I am not a person who wants to believe in something just for the sake of it. I have heard arguments concerning topics such as IPR, elementary education, that these are non-negotiable. Hardly so.

Debates on making patented drugs for epidemics such as AIDS, Bird Flu, etc available at much cheaper rates are highly relevant.

About books i am quite clear. Provide IP rights. If they are violated do not crib. Why do authors write books? To make money. Sure. But is it the only motive. Or is money the only reason why authors are remembered. No. Authors are more remembered for the ideas they generate. Any idea is not worth its place, if it is not dispersed. Ideas are not born out of vacuum. Invariably, every idea has an origination in some other idea. I know more about science than Newton knew. Does not mean I am greater than Newton. I started from where Newton ended. Since ideas are always an extension of some other idea/s, granting intellectual property rights on ideas is, after all, not a great idea. There are many great books that many people ought to read but cannot afford to buy. What is the harm in violating IP in such cases? The author has made his money. If the idea has spread wide because of pirated books, the author, sure has become poorer, but has become more popular because his books are now widely read and his ideas well appreciated.

I am not a great fan of pirated books. They are quite lousily made. But if some one is a bibliophile and cannot afford to buy,say, The World is Flat for INR 750, what is the harm in buying one for INR 100 on the footpaths of Hyderabad or Mumbai. Friedman has earned enough riches. His popularity ain’t come down, surely. And what he wrote were not his original ideas either.

> **DATA SUPPLIED**
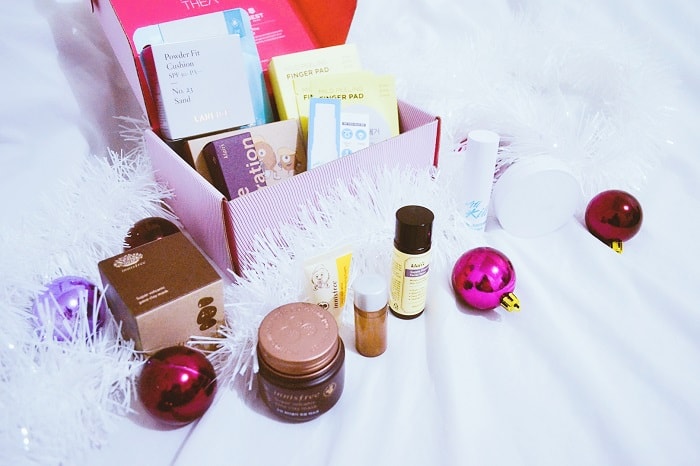
Where is `brown jar`? brown jar is located at coordinates (301, 398).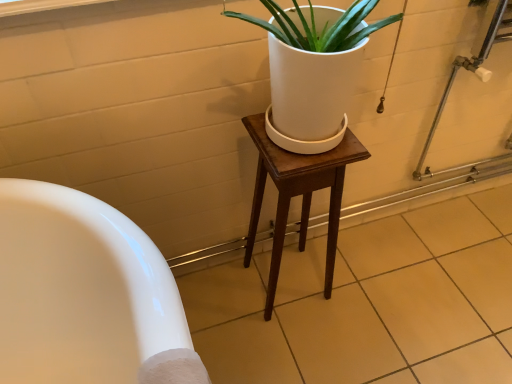
Question: Is wooden stool at center wider or thinner than white glossy tile at lower left?

Choices:
 (A) thin
 (B) wide

Answer: (A)

Question: Based on their positions, is wooden stool at center located to the left or right of white glossy tile at lower left?

Choices:
 (A) left
 (B) right

Answer: (A)

Question: Is wooden stool at center situated inside white glossy tile at lower left or outside?

Choices:
 (A) inside
 (B) outside

Answer: (B)

Question: From a real-world perspective, relative to wooden stool at center, is white glossy tile at lower left vertically above or below?

Choices:
 (A) below
 (B) above

Answer: (A)

Question: In terms of size, does white glossy tile at lower left appear bigger or smaller than wooden stool at center?

Choices:
 (A) small
 (B) big

Answer: (B)

Question: In the image, is white glossy tile at lower left on the left side or the right side of wooden stool at center?

Choices:
 (A) left
 (B) right

Answer: (B)

Question: From the image's perspective, is white glossy tile at lower left positioned above or below wooden stool at center?

Choices:
 (A) above
 (B) below

Answer: (B)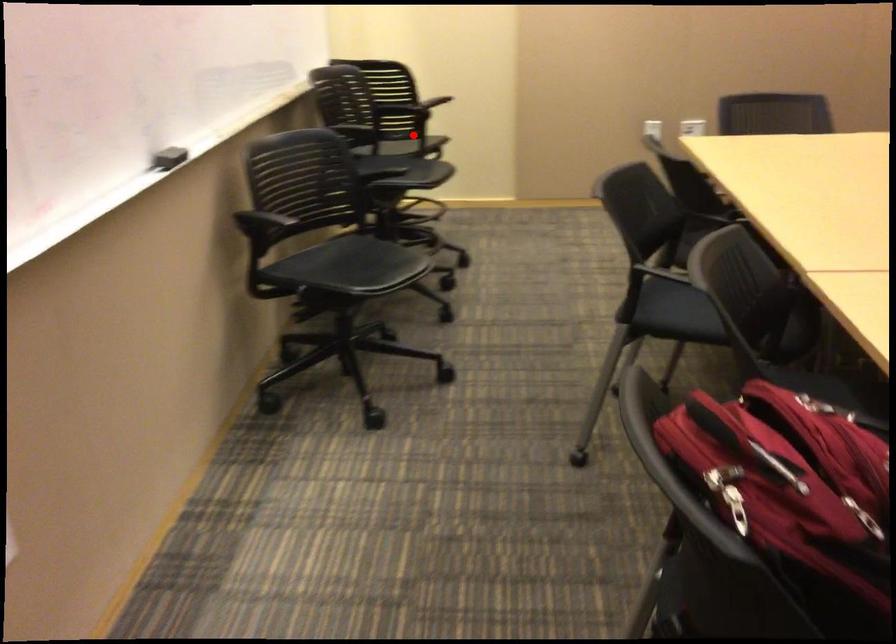
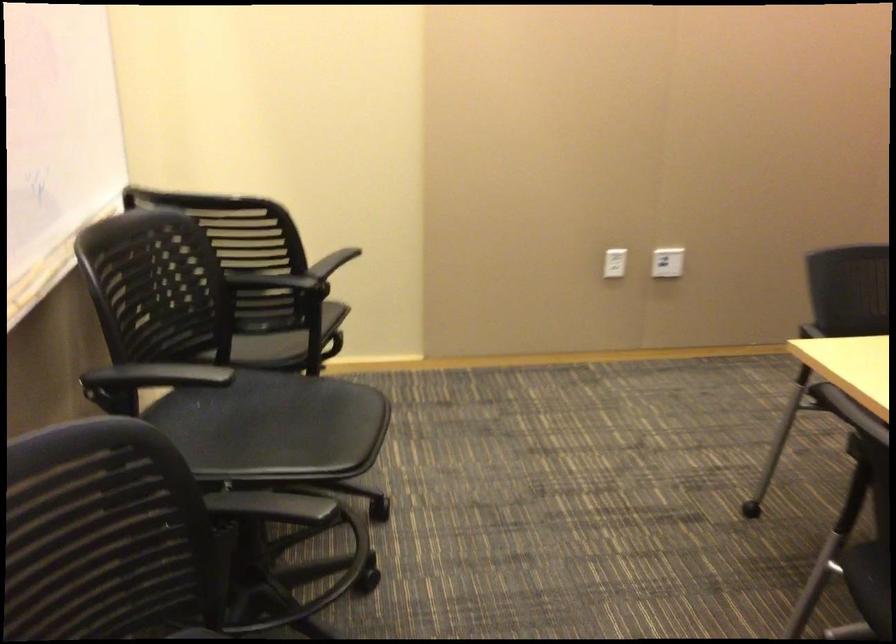
Question: I am providing you with two images of the same scene from different viewpoints. Given a red point in image1, look at the same physical point in image2. Is it:

Choices:
 (A) Closer to the viewpoint
 (B) Farther from the viewpoint

Answer: (A)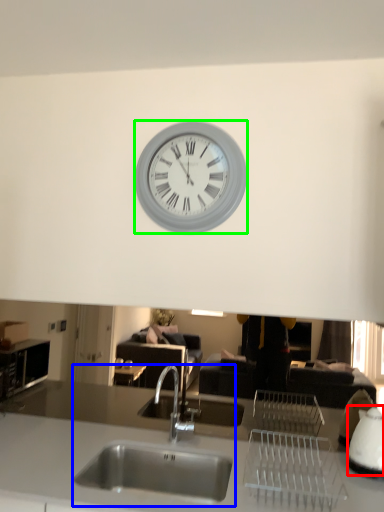
Question: Estimate the real-world distances between objects in this image. Which object is closer to appliance (highlighted by a red box), sink (highlighted by a blue box) or wall clock (highlighted by a green box)?

Choices:
 (A) sink
 (B) wall clock

Answer: (A)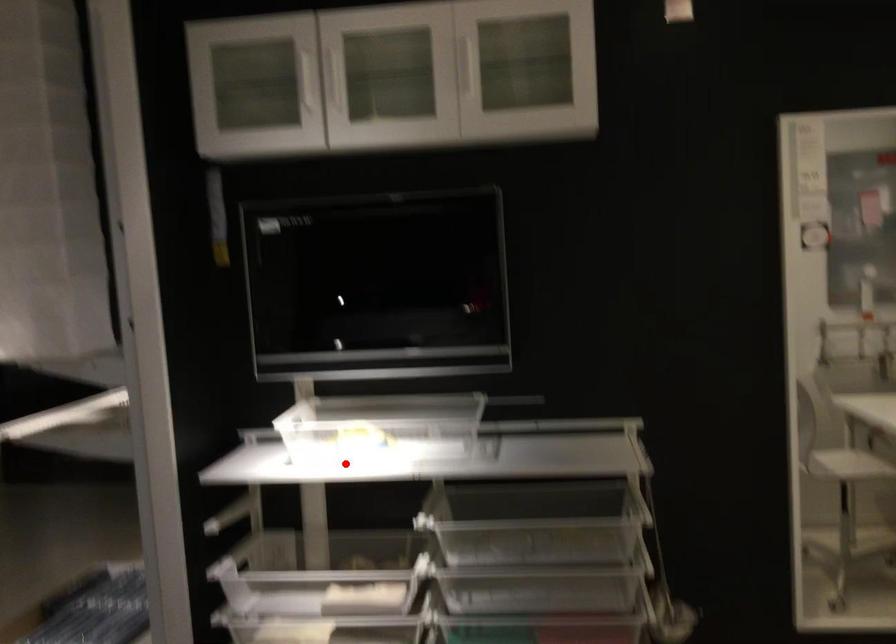
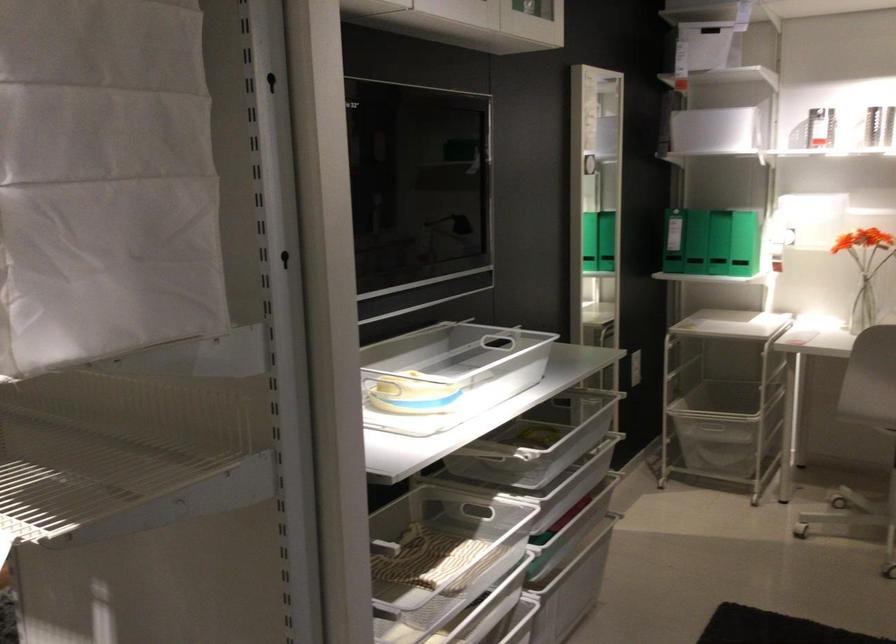
Find the pixel in the second image that matches the highlighted location in the first image.

(409, 392)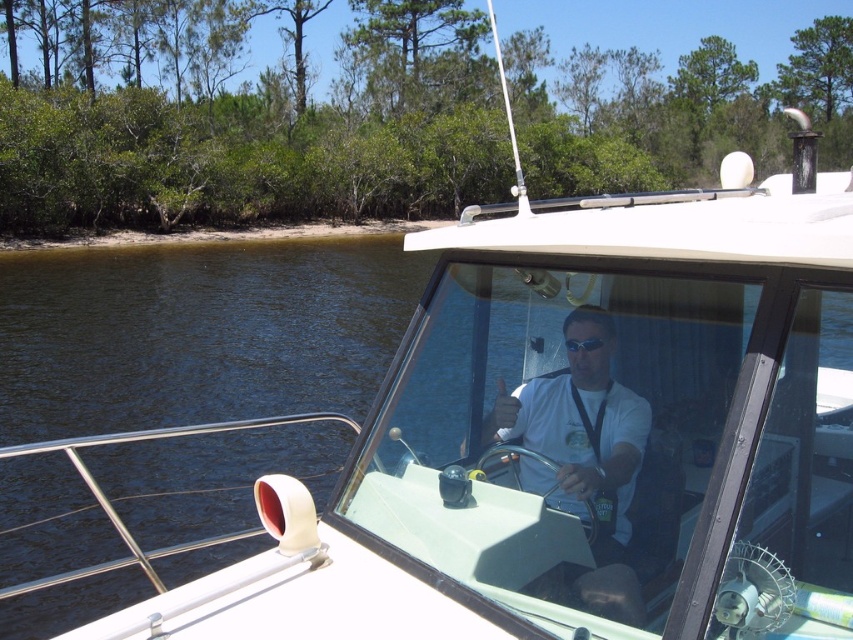
The width and height of the screenshot is (853, 640). Find the location of `white matte shirt at center`. white matte shirt at center is located at coordinates (583, 460).

What do you see at coordinates (583, 460) in the screenshot? I see `white matte shirt at center` at bounding box center [583, 460].

Image resolution: width=853 pixels, height=640 pixels. Identify the location of white matte shirt at center. (583, 460).

Where is `white matte shirt at center`? Image resolution: width=853 pixels, height=640 pixels. white matte shirt at center is located at coordinates (583, 460).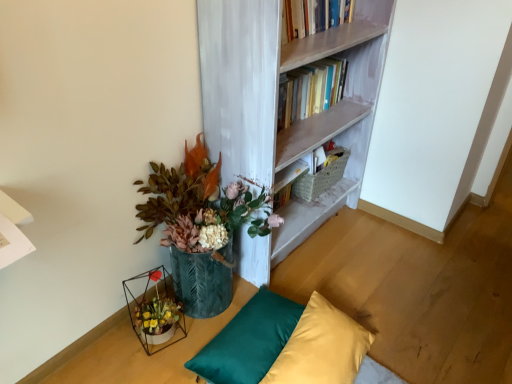
Question: From a real-world perspective, does metallic green vase at lower left sit lower than woven beige basket at upper center?

Choices:
 (A) no
 (B) yes

Answer: (A)

Question: Would you consider metallic green vase at lower left to be distant from woven beige basket at upper center?

Choices:
 (A) no
 (B) yes

Answer: (A)

Question: Is metallic green vase at lower left facing away from woven beige basket at upper center?

Choices:
 (A) no
 (B) yes

Answer: (A)

Question: Can you confirm if metallic green vase at lower left is bigger than woven beige basket at upper center?

Choices:
 (A) yes
 (B) no

Answer: (A)

Question: From a real-world perspective, is metallic green vase at lower left positioned over woven beige basket at upper center based on gravity?

Choices:
 (A) no
 (B) yes

Answer: (B)

Question: Does metallic green vase at lower left have a smaller size compared to woven beige basket at upper center?

Choices:
 (A) no
 (B) yes

Answer: (A)

Question: Does metallic wire table at lower left have a smaller size compared to white painted wood bookcase at upper center?

Choices:
 (A) yes
 (B) no

Answer: (A)

Question: Is there a large distance between metallic wire table at lower left and white painted wood bookcase at upper center?

Choices:
 (A) yes
 (B) no

Answer: (B)

Question: Does metallic wire table at lower left turn towards white painted wood bookcase at upper center?

Choices:
 (A) no
 (B) yes

Answer: (A)

Question: Is metallic wire table at lower left further to the viewer compared to white painted wood bookcase at upper center?

Choices:
 (A) yes
 (B) no

Answer: (A)

Question: Considering the relative sizes of metallic wire table at lower left and white painted wood bookcase at upper center in the image provided, is metallic wire table at lower left wider than white painted wood bookcase at upper center?

Choices:
 (A) yes
 (B) no

Answer: (B)

Question: Is metallic wire table at lower left at the right side of white painted wood bookcase at upper center?

Choices:
 (A) yes
 (B) no

Answer: (B)

Question: Is the depth of teal satin pillow at lower center, placed as the second pillow when sorted from right to left, greater than that of silky yellow pillow at lower center, which appears as the 1th pillow when viewed from the right?

Choices:
 (A) yes
 (B) no

Answer: (A)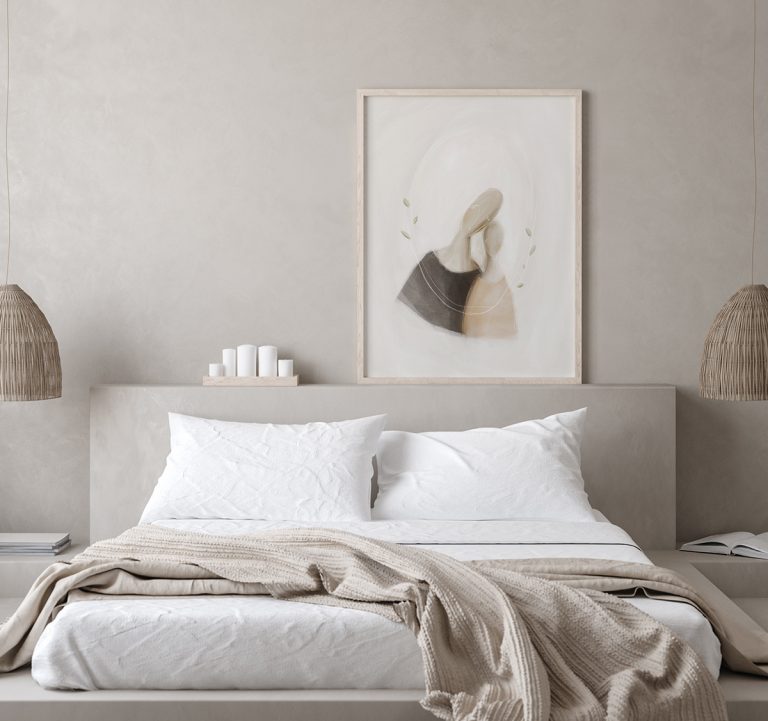
The height and width of the screenshot is (721, 768). Identify the location of mattress. (250, 640).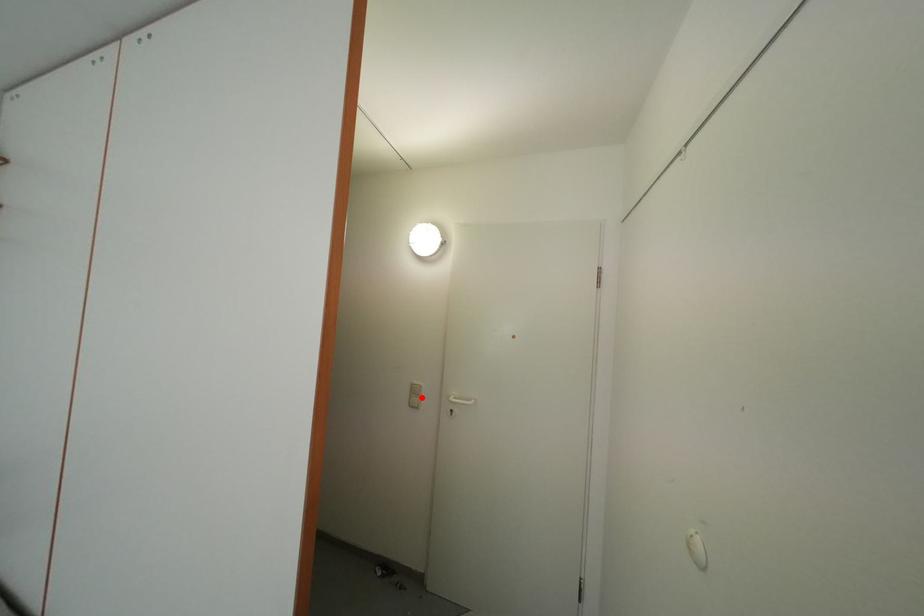
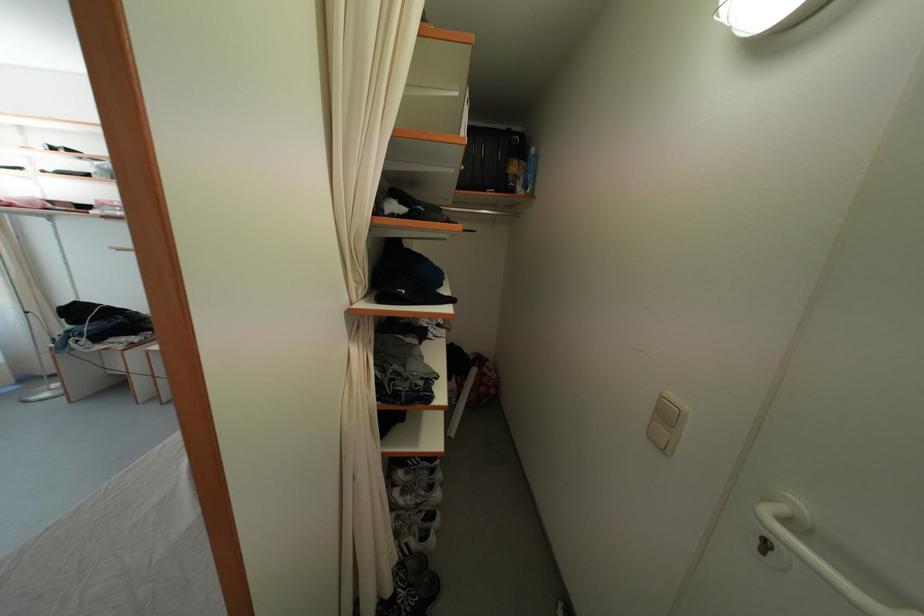
Where in the second image is the point corresponding to the highlighted location from the first image?

(672, 421)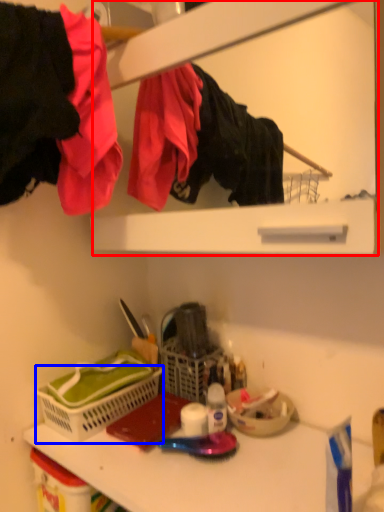
Question: Among these objects, which one is farthest to the camera, medicine cabinet (highlighted by a red box) or basket (highlighted by a blue box)?

Choices:
 (A) medicine cabinet
 (B) basket

Answer: (B)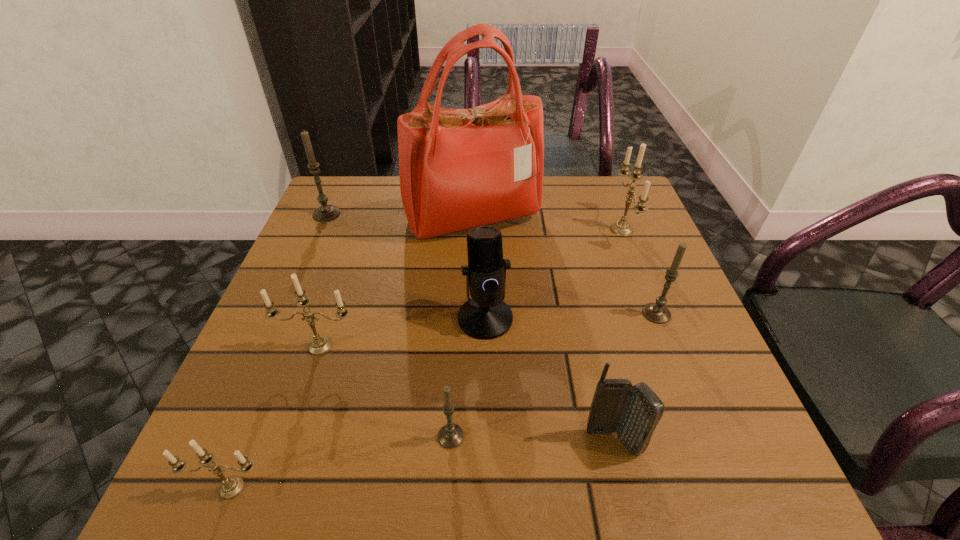
The height and width of the screenshot is (540, 960). In order to click on the second smallest metallic candle in this screenshot , I will do `click(320, 345)`.

Locate an element on the screen. the seventh object from left to right is located at coordinates (633, 412).

I want to click on the smallest gray candle, so click(x=450, y=436).

At what (x,y) coordinates should I click in order to perform the action: click on the nearest gray candle. Please return your answer as a coordinate pair (x, y). The height and width of the screenshot is (540, 960). Looking at the image, I should click on (450, 436).

Locate an element on the screen. Image resolution: width=960 pixels, height=540 pixels. the nearest object is located at coordinates (231, 487).

Find the location of a particular element. The image size is (960, 540). the nearest candle is located at coordinates (231, 487).

At what (x,y) coordinates should I click in order to perform the action: click on vacant region located on the front-facing side of the tallest object. Please return your answer as a coordinate pair (x, y). This screenshot has height=540, width=960. Looking at the image, I should click on (470, 369).

Identify the location of free space located 0.200m on the front of the biggest metallic candle. (656, 319).

Where is `free space located 0.060m on the right of the farthest gray candle`? This screenshot has width=960, height=540. free space located 0.060m on the right of the farthest gray candle is located at coordinates (364, 214).

The image size is (960, 540). Identify the location of vacant space located 0.280m on the stand of the black microphone. (488, 495).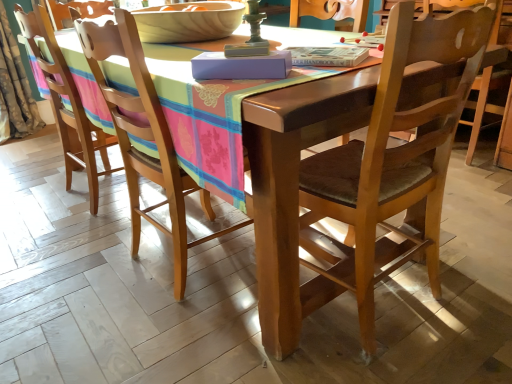
Question: Which direction should I rotate to look at wooden chair at center, which is counted as the 1th chair, starting from the right, — up or down?

Choices:
 (A) up
 (B) down

Answer: (A)

Question: Should I look upward or downward to see wooden chair at center, positioned as the first chair in left-to-right order?

Choices:
 (A) up
 (B) down

Answer: (A)

Question: Does wooden chair at center, which is counted as the third chair, starting from the left, have a smaller size compared to wooden bowl at upper center?

Choices:
 (A) no
 (B) yes

Answer: (A)

Question: Is wooden chair at center, which is counted as the third chair, starting from the left, at the right side of wooden bowl at upper center?

Choices:
 (A) no
 (B) yes

Answer: (B)

Question: Considering the relative sizes of wooden chair at center, which is counted as the third chair, starting from the left, and wooden bowl at upper center in the image provided, is wooden chair at center, which is counted as the third chair, starting from the left, bigger than wooden bowl at upper center?

Choices:
 (A) no
 (B) yes

Answer: (B)

Question: Is wooden chair at center, which is counted as the 1th chair, starting from the right, looking in the opposite direction of wooden bowl at upper center?

Choices:
 (A) yes
 (B) no

Answer: (B)

Question: Could you tell me if wooden chair at center, which is counted as the 1th chair, starting from the right, is turned towards wooden bowl at upper center?

Choices:
 (A) no
 (B) yes

Answer: (B)

Question: Is wooden chair at center, which is counted as the 1th chair, starting from the right, positioned beyond the bounds of wooden bowl at upper center?

Choices:
 (A) yes
 (B) no

Answer: (A)

Question: Is wooden bowl at upper center behind camouflage fabric curtain at left?

Choices:
 (A) no
 (B) yes

Answer: (A)

Question: Does wooden bowl at upper center contain camouflage fabric curtain at left?

Choices:
 (A) yes
 (B) no

Answer: (B)

Question: Considering the relative positions of wooden bowl at upper center and camouflage fabric curtain at left in the image provided, is wooden bowl at upper center in front of camouflage fabric curtain at left?

Choices:
 (A) yes
 (B) no

Answer: (A)

Question: Is wooden bowl at upper center to the right of camouflage fabric curtain at left from the viewer's perspective?

Choices:
 (A) yes
 (B) no

Answer: (A)

Question: Is wooden bowl at upper center oriented towards camouflage fabric curtain at left?

Choices:
 (A) no
 (B) yes

Answer: (A)

Question: From the image's perspective, is wooden bowl at upper center on camouflage fabric curtain at left?

Choices:
 (A) yes
 (B) no

Answer: (B)

Question: Is wooden chair at center, which ranks as the 3th chair in right-to-left order, oriented towards wooden chair at left, arranged as the second chair when viewed from the left?

Choices:
 (A) no
 (B) yes

Answer: (A)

> **PROBLEMS TO WORK ON**
• 1. In the essay on intellectual property and pirated books, what does the writer say a pirated copy of The World is Flat costs on the footpaths of Hyderabad or Mumbai?
• 2. Carry on the essay on intellectual property and pirated books, starting after its final sentence.

> **ANSWERS TO EACH TASK**
• 1. INR 100

• 2.
2 comments:

Kapil said...

Dear Blogger
I do not agree with your view over IPR on Books.
You say that book writers do not have just money on their mind. Agreed but what about book publishers do
(You say IPR is alright for drugs. Why scientists that actually do the research work may have other things on their mind but what about the big drug companies that sponsor that research, popularise the drug.) It is always a demand - supply - profit situation.

The decision of whether or not to let books be sold at Rs 100 on a hyderbad street should be left to the creator(Writer,Publisher) of the book and not to what is convenient. If the street hawker expands the market and give back part of the profit than why not.

Anyways, I do like what you write here. Keep up the good work !

itheabsolute said...

bbird

a publishers contribution to a book is much small in size than a corporation's contribution to a drug discovery. i am fine with a publisher making money, which it will make if the book is good. but since the cost isn't much, despite IPR violation, it will still make money.

anyways, multiple/opposing opinions should co-exist in the world.

thanks for your compliments. these keep me going.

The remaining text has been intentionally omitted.